We waited and watched a long time.
No Leonard.
I was beginning to get worried when I heard him speak softly behind us. “It’s me,” he said. “Don’t anybody shoot.”
“Goddamn, Leonard!” Brett said. “I damn near threw a turd.”
“Sorry,” Leonard said, squatting on the ground.
“You’re good,” Herman said.
“Yeah,” Leonard said. “I know.”
“What’s it like?” I said.
“Bad,” Leonard said. “In the front room I counted ten. It’s a big house. I went all around it. The windows at the back are covered. I could hear activity in the back room. Sex.”
“Did you see Tillie?” Brett asked.
“I think so,” Leonard said. “I saw three women. There’s one looks something like Tillie’s picture, but I think maybe she’s had some work done.”
“Work?” Brett said.
“I think she … or they … had her lips filled with collagen, or whatever that stuff is makes women look like they just got punched in the mouth. She’s got red hair. A red dress on.”
“I saw her pass the doorway,” I said.
Leonard nodded. “I think maybe she’s had something done to her nose and cheeks too. Sort of Barbie-dolled up. But I’m pretty sure it’s her.”
“Maybe we wait awhile till everyone’s good and drunk or drugged,” I said.
“You never know when a new group comes in,” Herman said. “The girls down there, they don’t get much rest. Truth is, they keep ’em so hyped on pills, they lose a lot of ’em. They keep ’em fired up because the traffic is constant. But one of ’em keels over, there’s plenty of sand to put them under out there, and there’s always a new one to bring in.”
“I don’t need to hear any more,” Brett said.
“I take the front,” I said. “Leonard, you take the back. I assume there’s a back door?”
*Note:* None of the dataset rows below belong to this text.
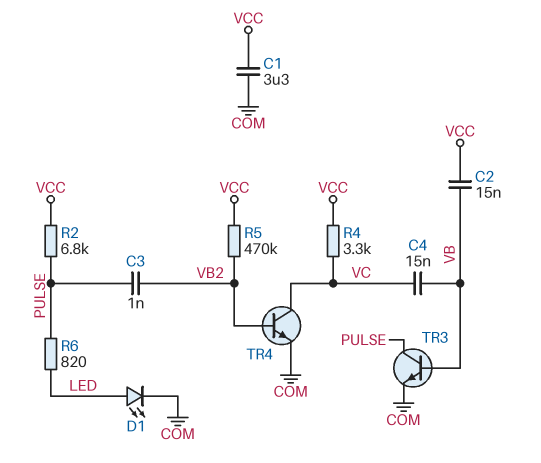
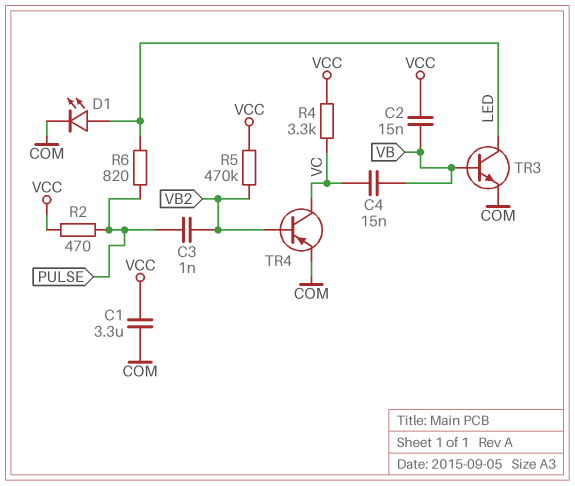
R2: 6.8k (PULSE, VCC) -> 470 (PULSE, VCC)
TR3: NPN (B VB, C PULSE, E COM) -> NPN (B VB, C LED, E COM)
TR4: NPN (B VB2, C VC, E COM) -> PNP (B VB2, C VC, E COM)

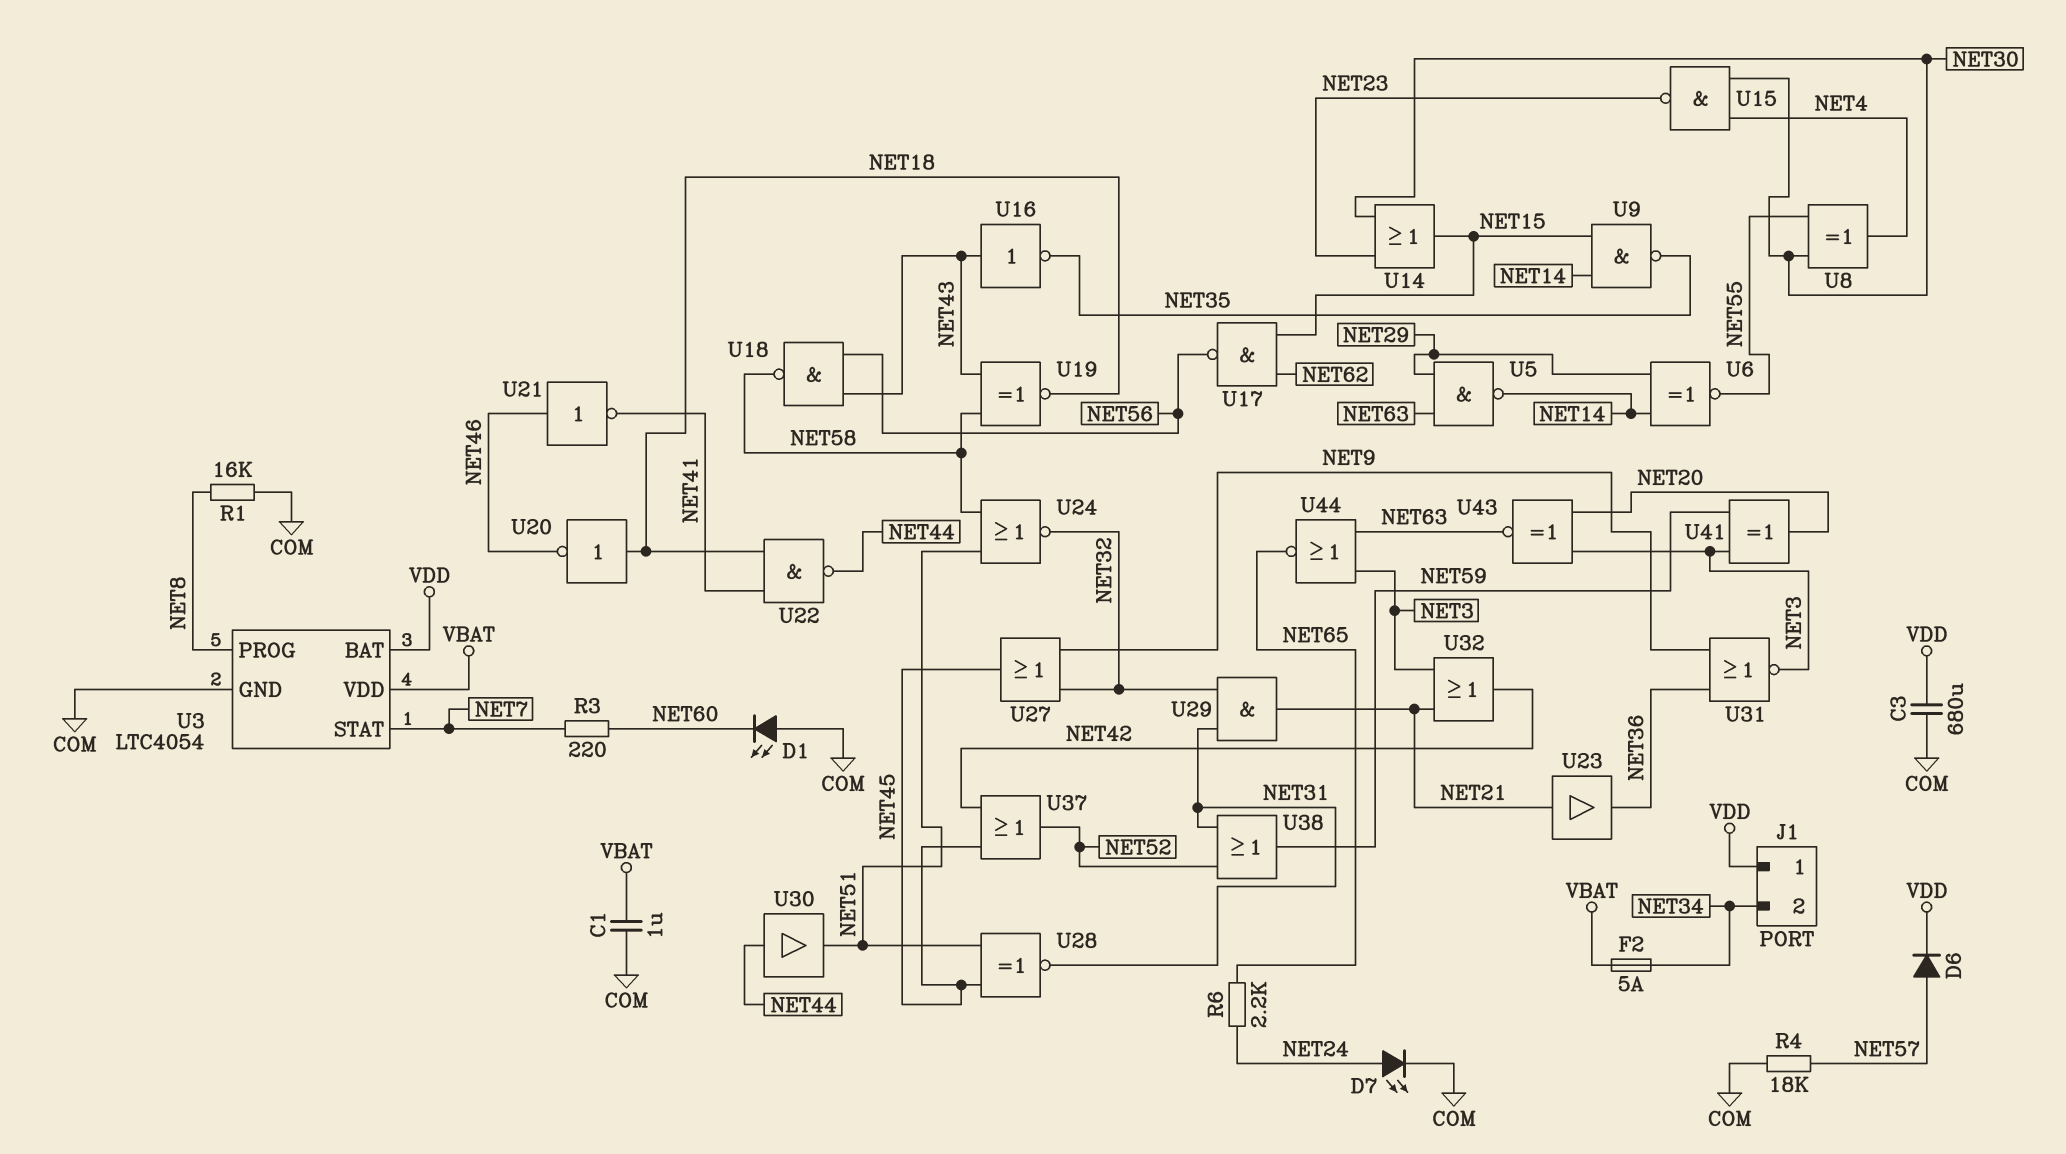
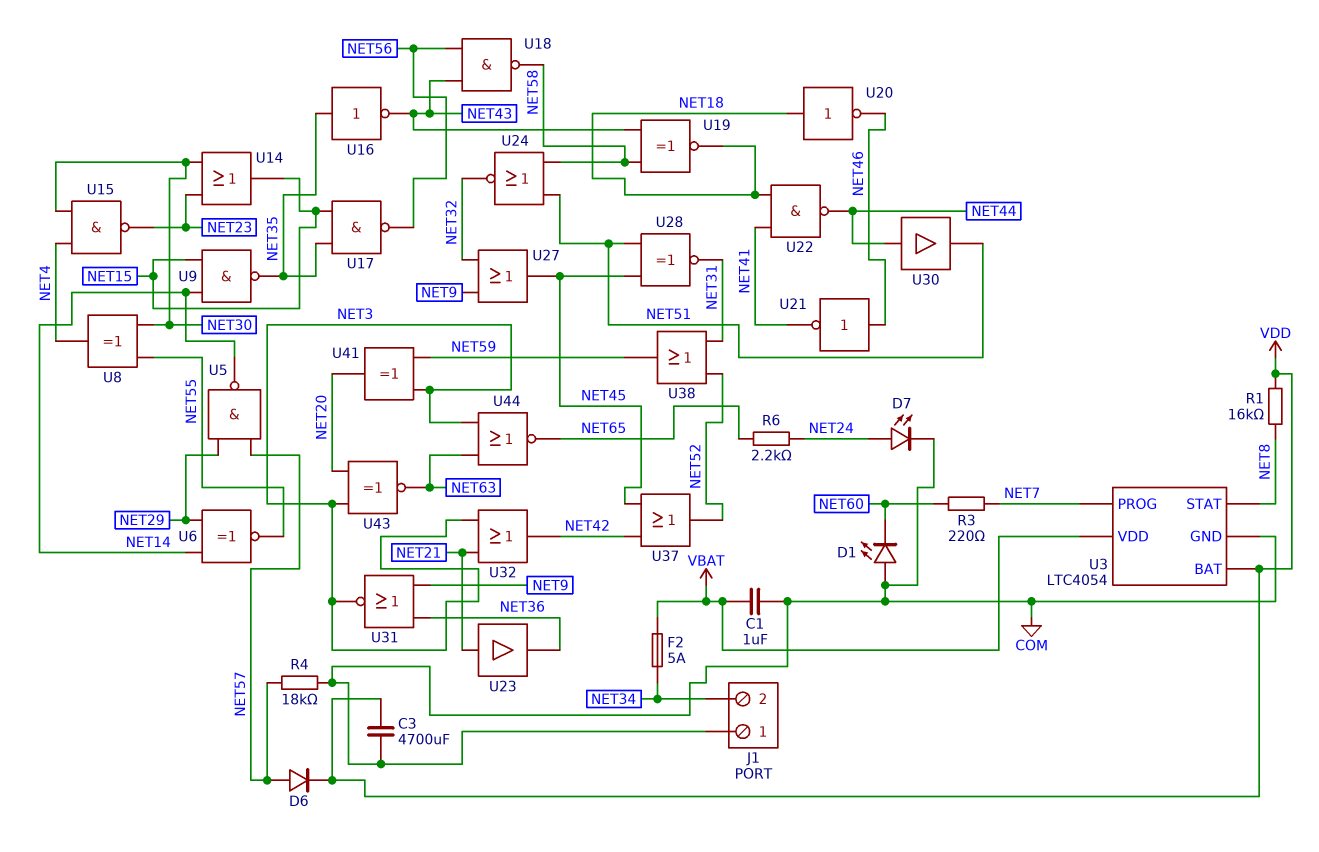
C3: 680uF (COM, VDD) -> 4700uF (COM, VDD)
J1 pin 1: VDD -> COM
R1: 16k (COM, NET8) -> 16k (NET8, VDD)
U3 pin PROG: NET8 -> NET7
U3 pin STAT: NET7 -> NET8
U5: NAND (in NET29, in NET63, out NET14) -> NAND (in NET29, in NET57, out NET14)
U16: NOT (in NET43, out NET35) -> NOT (in NET35, out NET43)
U17: NAND (in NET15, in NET62, out NET56) -> NAND (in NET15, in NET35, out NET56)
U29: AND (in NET31, in NET32, out NET21) -> none

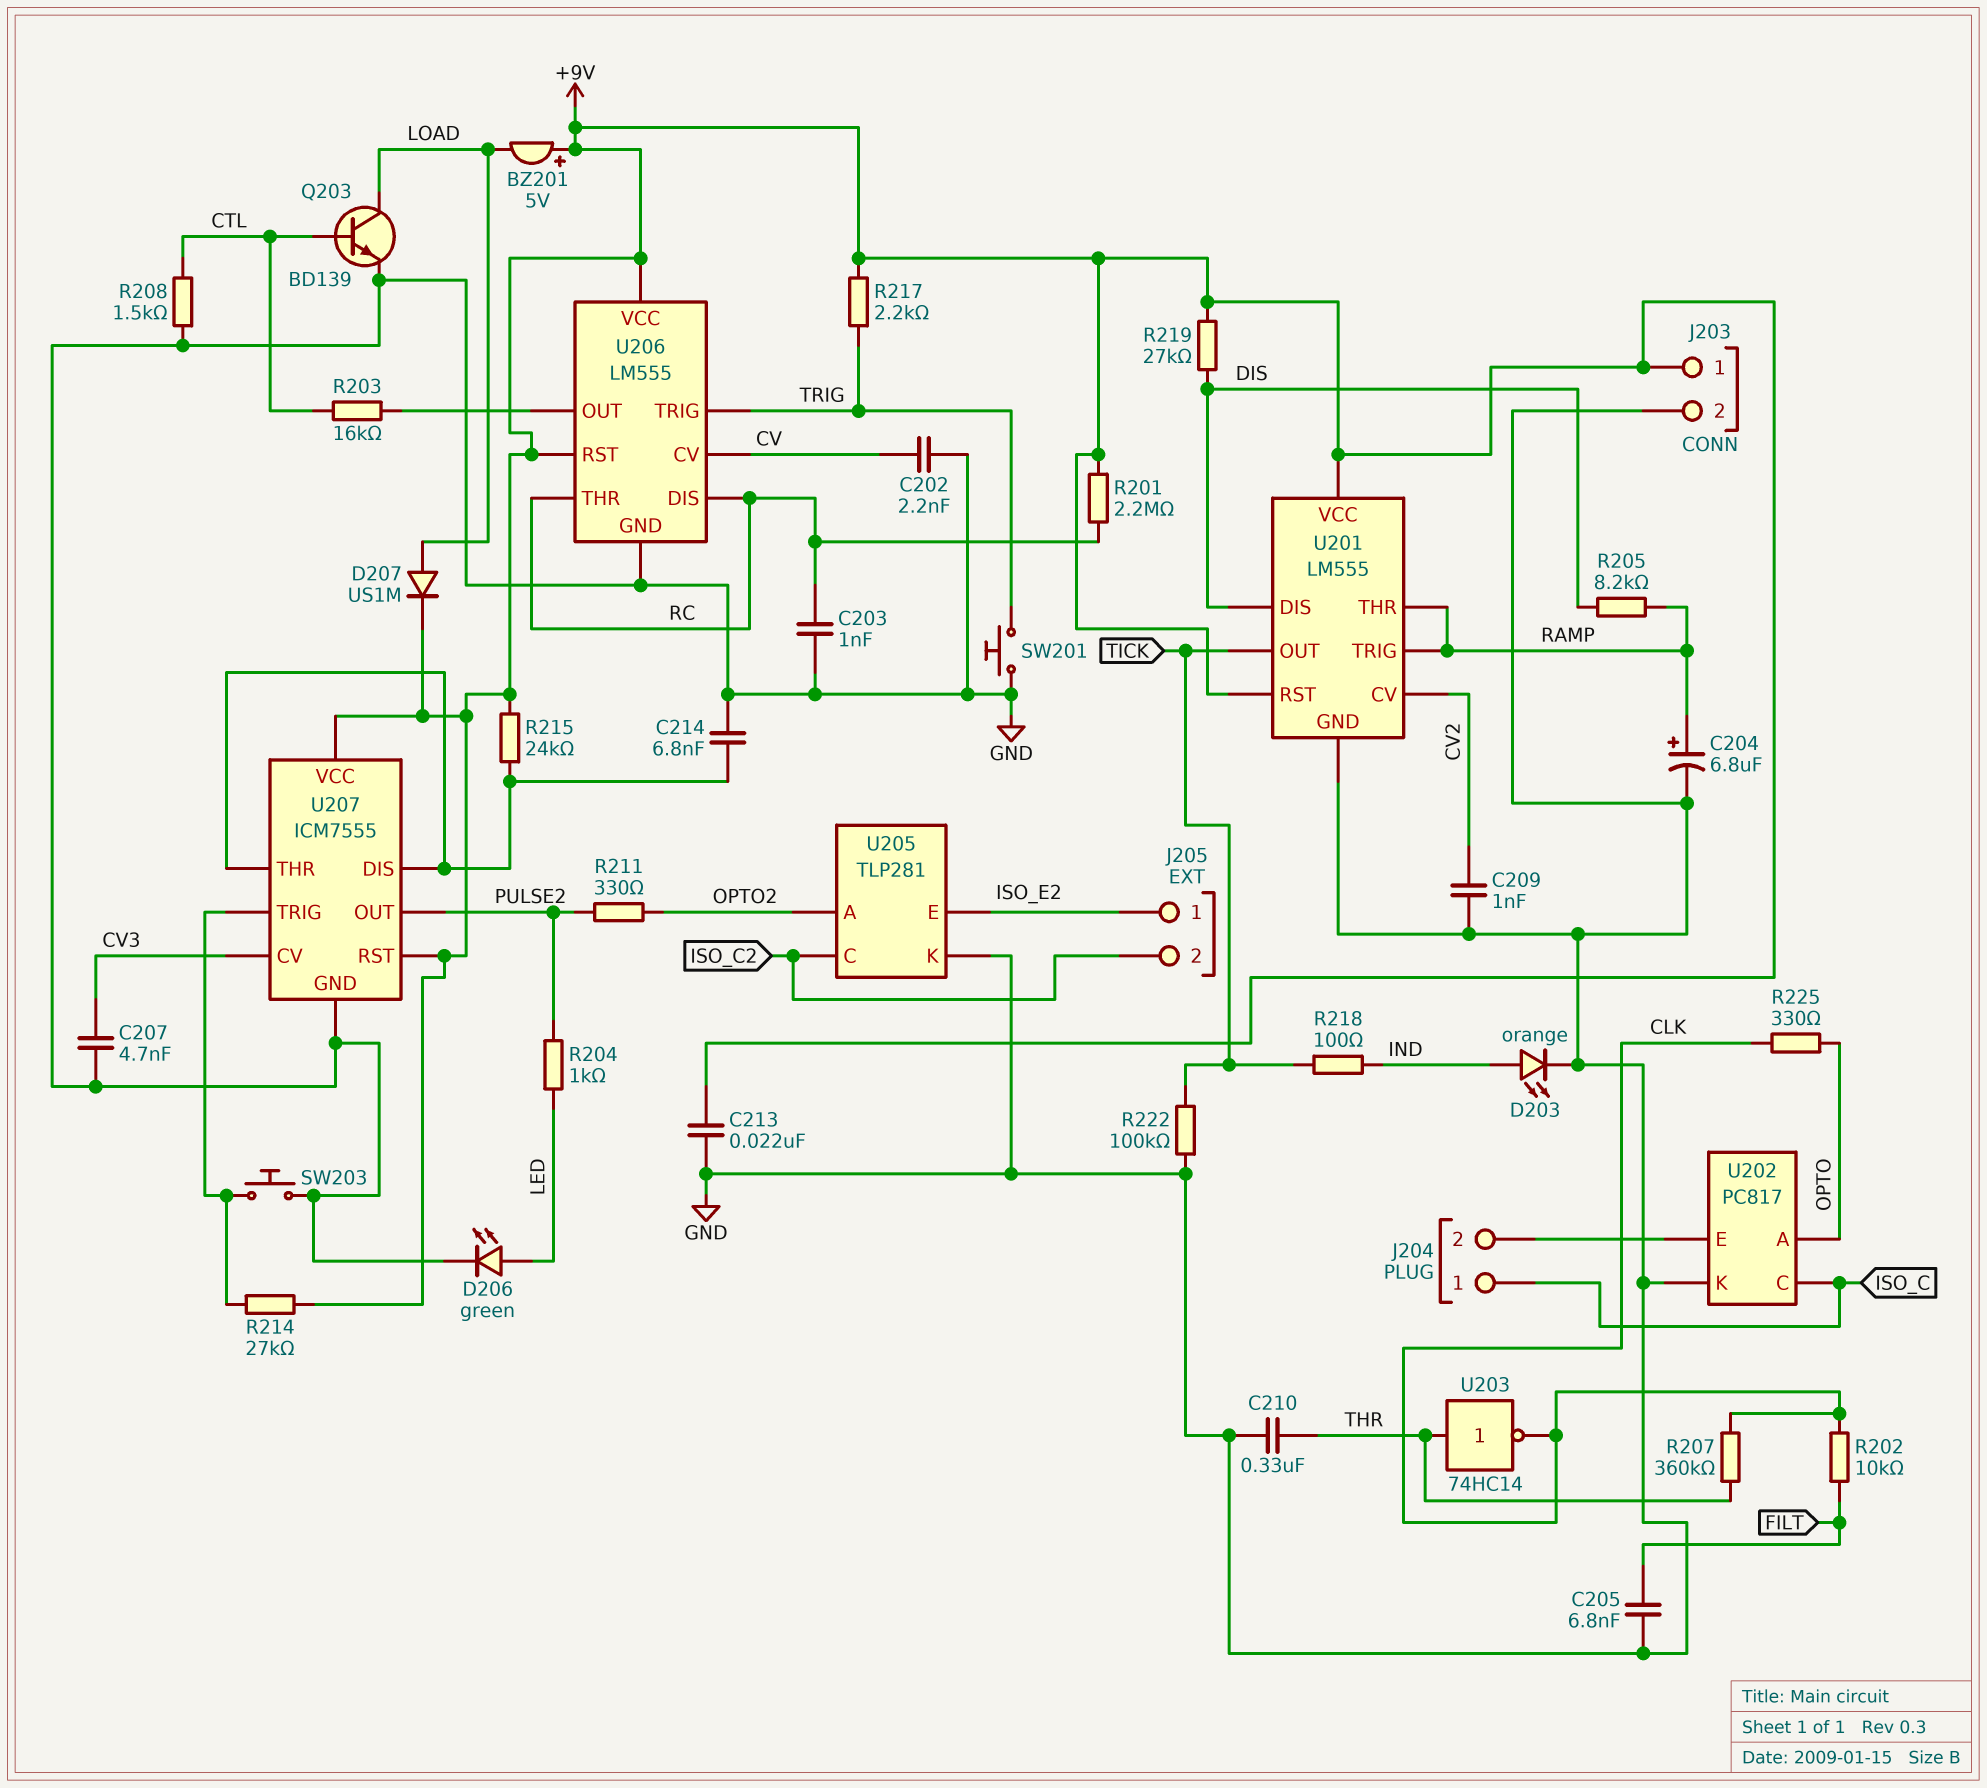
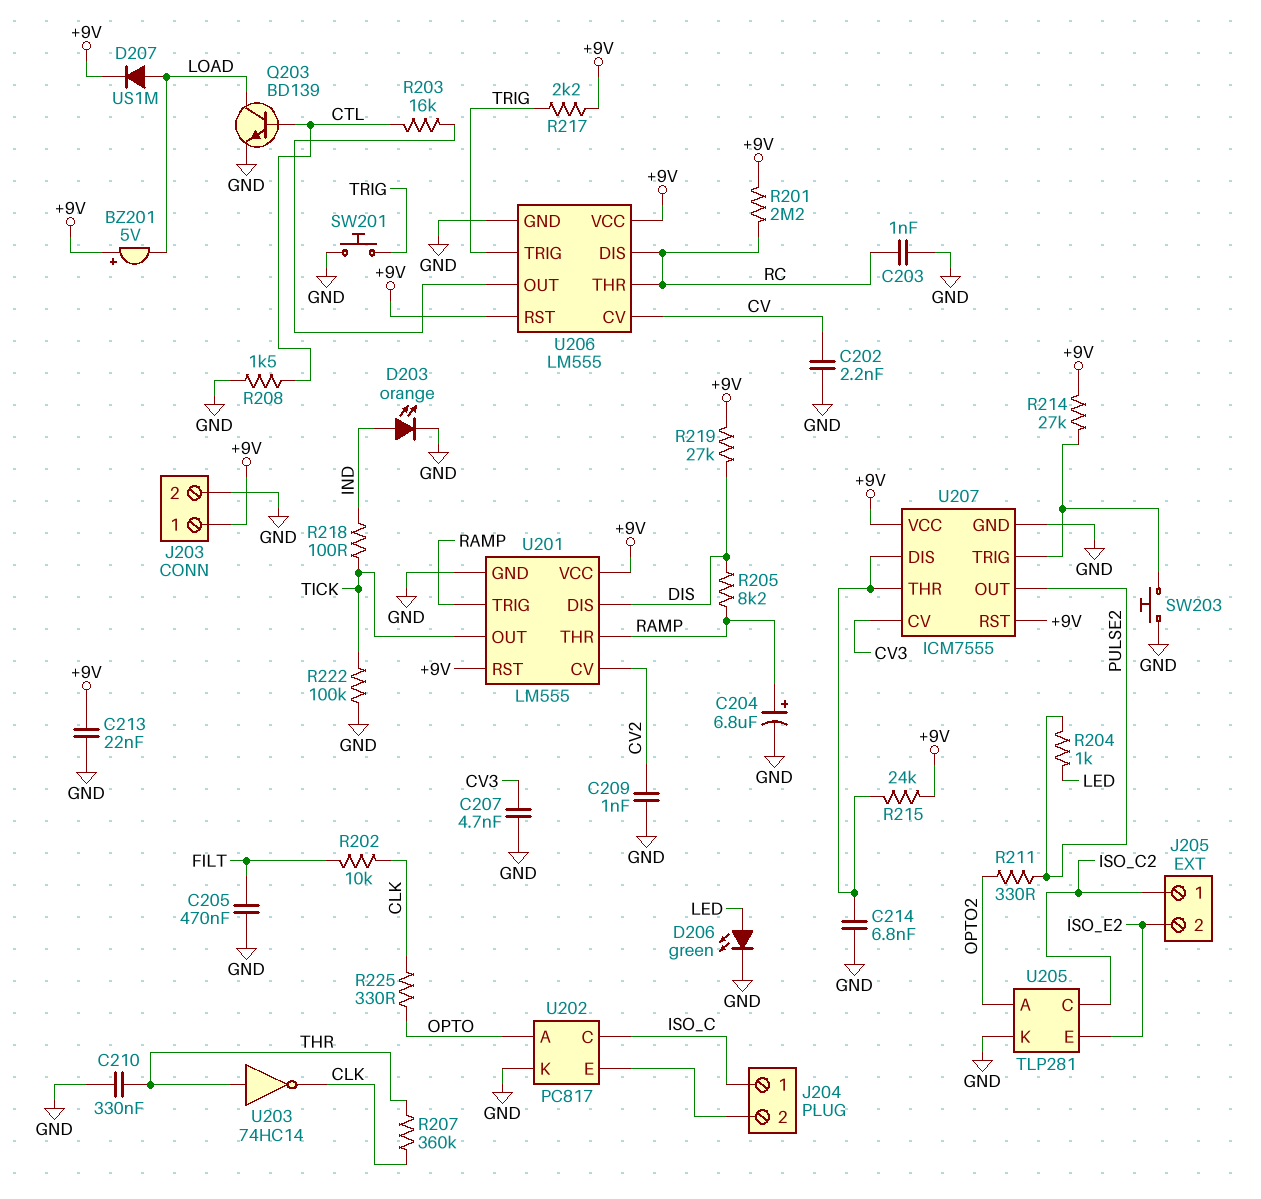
C205: 6.8nF (FILT, GND) -> 470nF (FILT, GND)
J205 pin 1: ISO_E2 -> ISO_C2
J205 pin 2: ISO_C2 -> ISO_E2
“Yeah, but the hot action is up front,” Leonard said. “You and me ought to go in together. It’ll take both of us. We maybe can surprise them and take Tillie out without having to get too active. In the meantime, Herman has to put one of the vehicles out of whack, and hot-wire the other. Unless you can do that, Brett.”
Brett shook her head.
“Then you got to go in the back, Brett,” Leonard said. “You got to go in there meaner than a junkyard dog with a hot poker up its ass. What you see that ain’t Tillie, ain’t one of the working girls, you may have to shoot.”
“And you have to watch the working girls,” Herman said. “They have odd loyalties sometimes.”
“You got to grab Tillie if you see her and take her out whichever way is out,” Leonard said. “You got to try and grab the ride Herman’s wiring. And Herman, you got to protect that ride and cover our asses when we come out.”
“Done,” Herman said. “I’ll go down now. When I wave, one jeep’s dead and the other is hot-wired. Get the woman, and we’re out of here.”
“When Herman waves,” I said, “you go first, Brett. Go wide and around back. You don’t enter. You don’t do shit until you hear us up front. When we let loose, you count to three. Slowly. Then you go in the back. If it’s locked, blow off the lock and kick your way in. Remember, when you crank down on that baby the first shot will cover half the room. The second, the slug, will knock a hole in someone about the size of your fist.”
Leonard gave Herman his lock-blade knife.
“Luck to us all,” Herman said, and he went over the rise and down.